Cher Guy Benarroche, je pense donc que vos amendements sont largement satisfaits.
J’entends ce que dit Cécile Cukierman. Nous vivons tous dans des régions différentes. Pour ma part, je vis en Bretagne. Ce n’est pas parce que c’est une péninsule que nous sommes encore éclairés à la bougie ! Cela dit, je connais des maires de communes de 3 000 habitants qui, pour téléphoner, doivent sortir de leur mairie et se rendre sur une colline, sinon ils ne captent pas le réseau !
M. Michel Savin. C’est vrai !
Mme Françoise Gatel, rapporteur. Cécile Cukierman a raison : faisons des efforts pour déployer le très haut débit avant de soumettre les maires à des obligations.
René-Paul Savary a lui aussi raison : la formation des secrétaires de mairie peut constituer un excellent projet intercommunal.
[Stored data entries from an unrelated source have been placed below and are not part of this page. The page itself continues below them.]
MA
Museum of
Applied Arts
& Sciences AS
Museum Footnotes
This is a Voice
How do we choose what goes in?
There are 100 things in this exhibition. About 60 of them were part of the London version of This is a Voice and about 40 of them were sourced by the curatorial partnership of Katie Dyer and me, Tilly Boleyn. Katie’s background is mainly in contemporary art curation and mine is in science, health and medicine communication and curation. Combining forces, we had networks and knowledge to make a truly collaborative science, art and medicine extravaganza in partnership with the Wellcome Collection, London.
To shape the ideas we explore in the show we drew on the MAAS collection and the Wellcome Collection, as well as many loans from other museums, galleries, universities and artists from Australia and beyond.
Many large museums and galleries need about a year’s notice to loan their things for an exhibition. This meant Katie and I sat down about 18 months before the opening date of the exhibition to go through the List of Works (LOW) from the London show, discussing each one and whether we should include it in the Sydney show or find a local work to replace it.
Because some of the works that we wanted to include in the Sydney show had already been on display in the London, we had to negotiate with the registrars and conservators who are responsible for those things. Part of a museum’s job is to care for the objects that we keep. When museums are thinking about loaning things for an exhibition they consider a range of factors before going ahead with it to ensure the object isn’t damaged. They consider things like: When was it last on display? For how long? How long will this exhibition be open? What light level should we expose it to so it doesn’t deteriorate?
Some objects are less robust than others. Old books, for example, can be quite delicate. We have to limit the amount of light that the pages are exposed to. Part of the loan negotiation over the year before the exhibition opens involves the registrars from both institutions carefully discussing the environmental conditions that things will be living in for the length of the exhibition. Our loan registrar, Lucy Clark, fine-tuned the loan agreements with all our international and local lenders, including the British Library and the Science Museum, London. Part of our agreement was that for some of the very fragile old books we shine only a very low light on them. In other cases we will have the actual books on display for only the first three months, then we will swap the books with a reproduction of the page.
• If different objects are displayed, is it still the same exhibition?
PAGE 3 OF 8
Je rappelle à notre collègue Éric Kerrouche et à chacun que l’objectif est non pas que les communes alimentent des fichiers – je ne suis pas sûre qu’elles détiennent des informations spécifiques –, mais qu’elles reçoivent des informations. En ce sens, cher René-Paul Savary, nous n’avons pas utilisé le mot « fichier ». Les dispositions que nous proposons et qui figurent dans le texte sont bénies, si je puis dire, par la CNIL. Si elles étaient adoptées, un décret préciserait ensuite le caractère confidentiel des données, leurs modalités d’accès et l’usage qu’il sera possible d’en faire.
Avec cet article, nous faisons un pas de géant, mais Cécile Cukierman a raison : ne fixons pas aux communes des objectifs qu’elles ne pourraient pas atteindre, mais donnons-leur les moyens d’y arriver. Si des communes de 200 habitants sont prêtes à partager des données, qu’elles le fassent !
Je renouvelle mes avis défavorables sur ces amendements, à l’exception de l’amendement n° 816 rectifié bis.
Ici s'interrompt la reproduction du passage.